One of skill in the art recognizes that the illustration of connecting two users based on their shared connection to a subject matter expert 104 can be extended to form a community interaction graph that includes various connections between users 102, experts 104, products 336, issues 348, subject matter areas 404, and so on. This graph can capture the issues people are trying to solve, the solutions that are being recommended, who are the people reporting the problems, who are the people recommending solutions, what products are recommended, what products people are told to avoid, and so on.
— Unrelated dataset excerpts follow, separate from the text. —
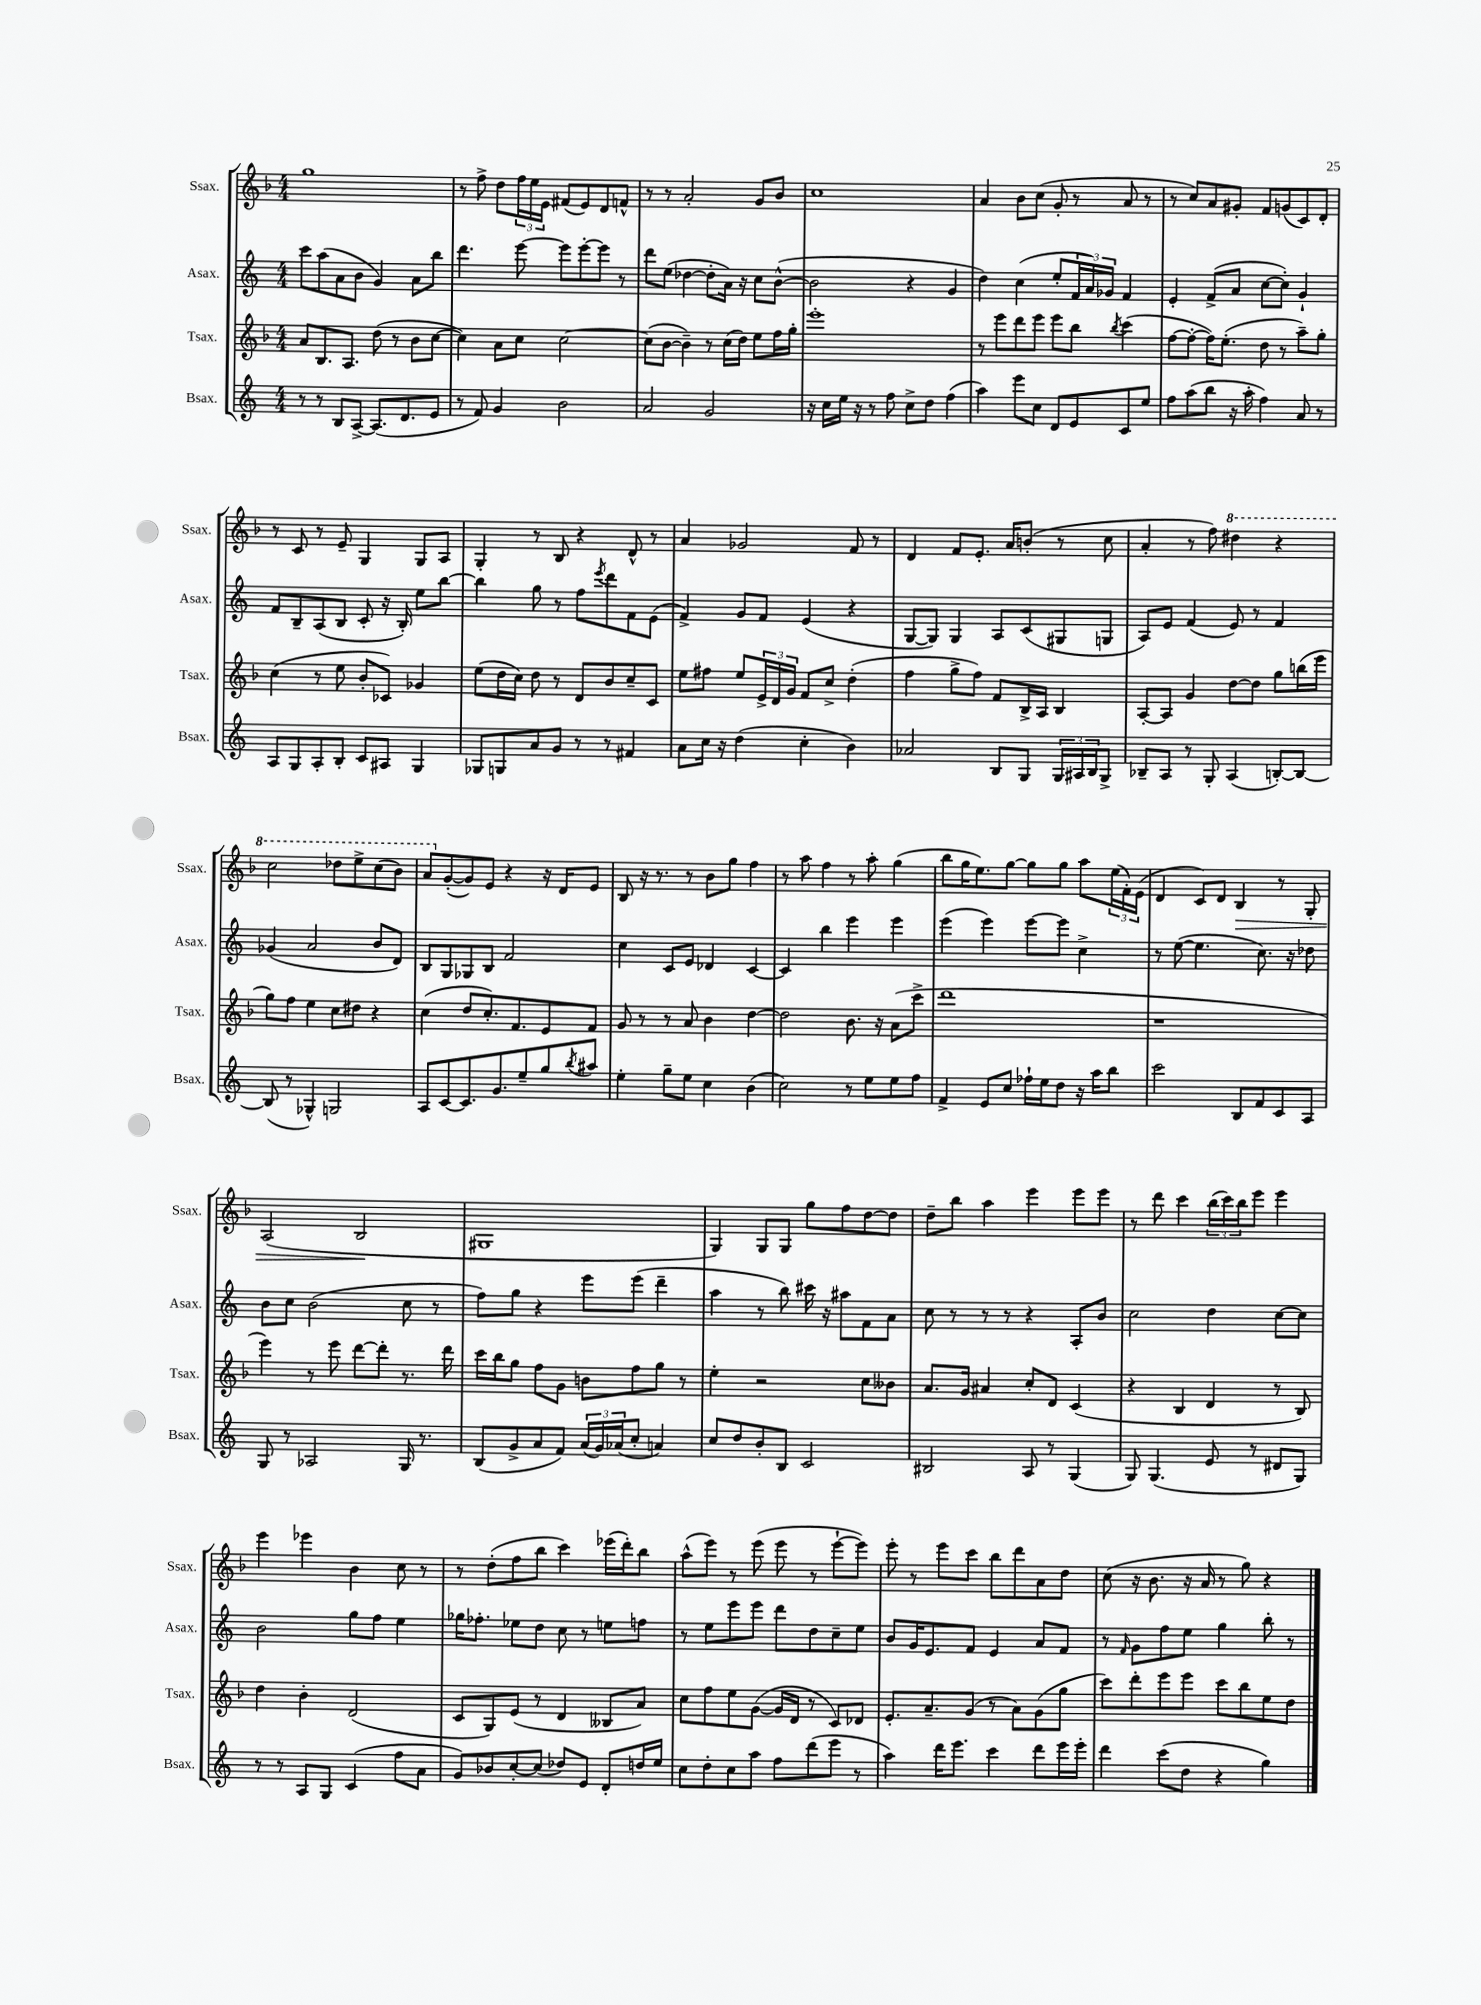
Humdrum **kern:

**kern	**kern	**kern	**kern	**dynam
*part4	*part3	*part2	*part1	*part1
*staff4	*staff3	*staff2	*staff1	*staff1
*I"Bsax.	*I"Tsax.	*I"Asax.	*I"Ssax.	*
*I'Bsax.	*I'Tsax.	*I'Asax.	*I'Ssax.	*
*clefG2	*clefG2	*clefG2	*clefG2	*
*k[]	*k[b-]	*k[]	*k[b-]	*
*M4/4	*M4/4	*M4/4	*M4/4	*
=10	=10	=10	=10	=10
8r	8a/L	8ccc\L	1gg	.
8r	8.B-/	(8aa\	.	.
8B/L	.	8a\	.	.
.	8.A/J	.	.	.
[8A^/J	.	8b\J	.	.
(8.A/L]	(8dd\	4g/)	.	.
.	8r	.	.	.
8.d/	.	.	.	.
.	8b-\L	8a\L	.	.
8e/J	[8cc\J	8bb\J	.	.
=11	=11	=11	=11	=11
8r	4cc\])	4.ddd\	8r	.
8f/)	.	.	8ff^\	.
4g/	8a\L	.	8dd\L	.
.	8cc\J	[8eee\	24ff\L	.
.	.	.	24ee\	.
.	.	.	24e\JJ	.
2b\	[2cc\	8eee\L]	(8f#X/L	.
.	.	[8eee'\	8e/)	.
.	.	8eee\J]	8d/	.
.	.	8r	8fn^^/J	.
=12	=12	=12	=12	=12
2a/	(8cc\L]	8ddd\L	8r	.
.	[8b-\J	(8ee\J	8r	.
.	4b-~\])	[4dd-X\	2a'/	.
2g/	8r	8dd-'\L]	.	.
.	(16cc\LL	16a\Jk)	.	.
.	16dd\JJ)	16r	.	.
.	8ee\L	8cc\L	8g/L	.
.	16ff\L	([8b^^\J	8b-/J	.
.	16gg'\JJ	.	.	.
=13	=13	=13	=13	=13
16r	1eee'	2b\]	1cc	.
16cc\LL	.	.	.	.
16ee\JJ	.	.	.	.
16r	.	.	.	.
8r	.	.	.	.
8ff\	.	.	.	.
8cc^\L	.	4r	.	.
8dd\J	.	.	.	.
(4ff\	.	4g/	.	.
=14	=14	=14	=14	=14
4aa\)	8r	4dd\)	4a/	.
.	8eee\L	.	.	.
8eee\L	8ddd\	(4cc\	8b-\L	.
8cc\J	8eee\J	.	(8cc\J	.
8d/L	8eee\L	8ee'/L	8g'/	.
8e/	8bb-\J	24f/L	8r	.
.	.	24a/)	.	.
.	.	24g-X/JJ	.	.
.	8qbb-/	.	.	.
8c/	(4ccc\	4f/	8a/	.
8ee/J	.	.	8r	.
=15	=15	=15	=15	=15
8ff\L	[8ff\L	4e'/	8r	.
(8aa\	8ff'\J_	.	8cc/L)	.
8bb\J	16ff\KL])	(8f^/L	8a/	.
.	(8.ee'\J	.	.	.
16r	.	8a/J	8g#X'/J	.
16aa'\	.	.	.	.
4ff\)	8dd\	[8cc\L	8f/L	.
.	8r	8cc'\J])	(8gn/	.
8a/	8aa~\L)	4g`/	8c/)	.
8r	8gg'\J	.	8d'/J	.
!!LO:LB:g=z
=16	=16	=16	=16	=16
8A/L	(4cc\	8f/L	8r	.
8G/	.	8B~/	8c/	.
8A'/	8r	(8A/	8r	.
8B'/J	8ee\	8B/J	8e~/	.
8c/L	8b-'/L	8c'/	4G/	.
8A#X/J	8c-X/J)	16r	.	.
.	.	16B'/)	.	.
4G/	4g-X/	8ee\L	8G/L	.
.	.	[8bb\J	8A/J	.
=17	=17	=17	=17	=17
8G-X/L	(8ee\L	4bb\]	4G'/	.
8Gn/	16dd\L	.	.	.
.	16cc\JJ)	.	.	.
8a/	8dd\	8gg\	8r	.
8g/J	8r	8r	8B-/	.
8r	8d/L	8ff\L	4r	.
.	.	8qeee/	.	.
8r	8b-/	8ddd\	.	.
4f#X/	8cc~/	8f\	8d^^/	.
.	8c/J	(8e\J	8r	.
=18	=18	=18	=18	=18
8a\L	8ee\L	4f^/)	4a/	.
16cc\Jk	8ff#X\J	.	.	.
16r	.	.	.	.
(4dd\	8ee/L	8g/L	2g-X/	.
.	24e^/L	8f/J	.	.
.	24d/	.	.	.
.	24g/JJ	.	.	.
4cc'\	8f/L	(4e/	.	.
.	8cc^/J	.	.	.
4b\)	(4dd'\	4r	8f/	.
.	.	.	8r	.
=19	=19	=19	=19	=19
2a-X/	4ff\	[8G/L	4d/	.
.	.	8G/J])	.	.
.	8gg^\L	4G/	8f/L	.
.	8ff\J)	.	8.e'/J	.
8B/L	8f/L	8A/L	.	.
.	.	.	16a/KL	.
8G/J	16B-^/L	(8c/	(8bn'/J	.
.	16A/JJ	.	.	.
24G/LL	4B-/	8G#X/	8r	.
24A#X/	.	.	.	.
24B/J	.	.	.	.
8G^/J	.	8Gn/J	8cc\	.
=20	=20	=20	=20	=20
8B-X~/L	[8A'/L	8A/L)	4a'/	.
8A/J	8A/J]	8e/J	.	.
8r	4g/	(4f/	8r	.
8G'/	.	.	8ff\)	.
*	*	*	*8va	*
(4A/	[8dd\L	8e/)	4ddd#X\	.
.	8dd\J]	8r	.	.
[8Bn'/L)	8gg\L	4f/	4r	.
8B/J_	(16bbn\L	.	.	.
.	16eee\JJ	.	.	.
!!LO:LB:g=z
=21	=21	=21	=21	=21
(8B/]	8gg\L)	(4g-X/	2ccc\	.
8r	8ff\J	.	.	.
4G-X^^/)	4ee\	2a/	.	.
2Gn/	8cc\L	.	8ddd-X\L	.
.	8dd#X\J	.	8eee^\	.
.	4r	8b/L	(8ccc\	.
.	.	8d/J)	8bb-\J)	.
=22	=22	=22	=22	=22
8A/L	(4cc\	8B/L	8aa/L	.
*	*	*	*X8va	*
[8c/	.	8G/	([8g'/	.
8.c/]	8dd/L	8G-X/	8g/])	.
.	8.cc'/)	8B/J	8e/J	.
8.g/	.	.	.	.
.	.	2f/	4r	.
.	8.f/	.	.	.
8ee~/	.	.	.	.
8gg/	8e/	.	16r	.
.	.	.	16d/KL	.
8qbb/	.	.	.	.
8aa#X/J	8f/J	.	8e/J	.
=23	=23	=23	=23	=23
4ee'\	8g/	4cc\	8B-/	.
.	8r	.	16r	.
.	.	.	8.r	.
8gg~\L	8r	8c/L	.	.
8ee\J	8a/	8e/J	8r	.
4cc\	4b-\	4d-X/	8b-\L	.
.	.	.	8gg\J	.
(4b\	[4dd\	[4c/	4ff\	.
=24	=24	=24	=24	=24
2cc\)	2dd\]	4c/]	8r	.
.	.	.	8aa\	.
.	.	4bb\	4ff\	.
8r	8.b-\	4eee\	8r	.
8ee\L	.	.	8aa'\	.
.	16r	.	.	.
8ee\	(8a\L	4eee\	(4gg\	.
8ff\J	8ccc^\J	.	.	.
=25	=25	=25	=25	=25
4f^/	1ddd	(4eee\	8bb-\L	.
.	.	.	16gg\K	.
.	.	.	8.ee\)	.
8e/L	.	4eee\)	.	.
8cc/J	.	.	[8gg\J	.
16ff-X`\LL	.	[8eee\L	8gg\L]	.
16ee\J	.	.	.	.
8dd\J	.	8eee\J]	8gg\J	.
16r	.	4cc^\	8aa\L	.
16aa\KL	.	.	.	.
8bb\J	.	.	(24ee\L	.
.	.	.	24f'\)	.
.	.	.	(24e\JJ	.
=26	=26	=26	=26	=26
2ccc\	1r	8r	4d/	.
.	.	([8ee\	.	.
.	.	4.ee\]	8c/L)	.
.	.	.	8d/J	.
!	!	!	!	!LO:HP:b
8B/L	.	.	4B-/	>
8f/	.	8.cc\)	.	.
8c/	.	.	8r	.
.	.	16r	.	.
8A/J	.	8dd-X\	8G'/	.
!!LO:LB:g=z
=27	=27	=27	=27	=27
8G/	4eee\)	8b\L	(2A/	.
8r	.	8cc\J	.	.
2A-X/	8r	(2b\	.	.
.	8eee\	.	.	.
.	[8ddd\L	.	2B-/	.
.	8ddd'\J]	.	.	.
16G/	8.r	8cc\	.	.
8.r	.	.	.	.
.	.	8r	.	.
.	16ddd\	.	.	.
.	.	.	.	]
=28	=28	=28	=28	=28
(8B/L	16ccc\LL	8ff\L)	1G#X	.
.	16bb-\J	.	.	.
8g^/	8gg\J	8gg\J	.	.
8a/	8ff\L	4r	.	.
8f/J)	8g\J	.	.	.
(24a/LL	8bn\L	8eee\L	.	.
24g/)	.	.	.	.
(24a-X/J	.	.	.	.
8cc'/J	8ff\	(8eee\J	.	.
4an/)	8gg\J	4ddd~\	.	.
.	8r	.	.	.
=29	=29	=29	=29	=29
8cc/L	4ee'\	4aa\	4G/)	.
8dd/	.	.	.	.
8b'/	2r	8r	8G/L	.
8B/J	.	8bb\)	8G/J	.
2c/	.	16ccc#X\	8gg\L	.
.	.	16r	.	.
.	.	8aa#X\L	8ff\	.
.	8cc\L	8f\	[8dd\	.
.	8b--X\J	8a\J	8dd\J]	.
=30	=30	=30	=30	=30
2B#X/	8.a/L	8cc\	8dd~\L	.
.	.	8r	8bb-\J	.
.	16g/Jk	.	.	.
.	4a#X/	8r	4aa\	.
.	.	8r	.	.
8A/	8cc'/L	4r	4eee\	.
8r	8d/J	.	.	.
(4G/	(4c/	8A'/L	8eee\L	.
.	.	8b/J	8eee\J	.
=31	=31	=31	=31	=31
8G/)	4r	2cc\	8r	.
(4.G/	.	.	8ddd\	.
.	4B-/	.	4ccc\	.
8e/	4d/	4dd\	(24bb-\LL	.
.	.	.	24ccc\)	.
.	.	.	24bb-\J	.
8r	.	.	8eee\J	.
8d#X/L	8r	[8cc\L	4eee\	.
8G/J)	8B-/)	8cc\J]	.	.
!!LO:LB:g=z
=32	=32	=32	=32	=32
8r	4dd\	2b\	4eee\	.
8r	.	.	.	.
8A/L	4b-'\	.	4eee-X\	.
8G/J	.	.	.	.
(4c/	(2d/	8gg\L	4b-\	.
.	.	8ff\J	.	.
8ff\L	.	4ee\	8cc\	.
8a\J	.	.	8r	.
=33	=33	=33	=33	=33
8g/L)	8c/L	16gg-X\KL	8r	.
.	.	8.ff-X'\J	.	.
8b-X/	8G/)	.	(8dd'\L	.
[8cc'/	(8e/J	8ee-X\L	8ff\	.
(8cc/J]	8r	8dd\J	8bb-\J	.
8dd-X/L)	4d/	8cc\	4ccc\)	.
8e/J	.	8r	.	.
8d'/L	8B--X/L	8een\L	(16eee-X\LL	.
.	.	.	16ddd'\J)	.
16ddn/L	8a/J)	8ffn\J	8bb-\J	.
16ee/JJ	.	.	.	.
=34	=34	=34	=34	=34
8cc\L	8cc\L	8r	(8aa^^\L	.
8dd'\	8ff\	8ee\L	8eee\J)	.
8cc\	8ee\	8eee\	8r	.
8aa\J	([8g\J	8eee\J	(8eee\	.
8ff\L	16g/LL]	8ddd\L	8eee\	.
.	16d/JJ	.	.	.
(8ddd\	8r	8dd\	8r	.
8eee\J	8c/L)	8cc~\	[8eee`\L	.
8r	8d-X/J	8ee\J	8eee\J])	.
=35	=35	=35	=35	=35
4aa\)	8.e'/L	8b/L	8eee'\	.
.	.	16g/K	8r	.
.	8.a~/	8.e/	.	.
16ddd\KL	.	.	8eee\L	.
8.eee\J	.	.	.	.
.	(8g/J	8f/J	8ccc\J	.
4ccc\	8r	4e/	8bb-\L	.
.	8a\L)	.	8ddd\	.
8ddd\L	(8g\	8a/L	8a\	.
16eee\L	8gg\J	8f/J	8dd\J	.
16eee'\JJ	.	.	.	.
=36	=36	=36	=36	=36
4ddd\	8ccc\L)	8r	(8cc\	.
.	.	16qqf/	.	.
.	8ddd'\	8g\L	16r	.
.	.	.	8.b-\	.
(8ccc\L	8eee\	8ff\	.	.
8dd\J	8eee\J	8ee\J	16r	.
.	.	.	16a/	.
4r	8ccc\L	4gg\	8r	.
.	8bb-\	.	8gg\)	.
4gg\)	8ee\	8bb'\	4r	.
.	8dd\J	8r	.	.
==	==	==	==	==
*-	*-	*-	*-	*-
Like affinity metrics, analysis of a community interaction graph can identify information that may not be apparent when viewing only a small portion of the data.
The foregoing description, for purpose of explanation, has been described with reference to specific implementations. However, the illustrative discussions above are not intended to be exhaustive or to limit the invention to the precise forms disclosed. Many modifications and variations are possible in view of the above teachings. The implementations were chosen and described in order to best explain the principles of the invention and its practical applications, to thereby enable others skilled in the art to best utilize the invention and various implementations with various modifications as are suited to the particular use contemplated.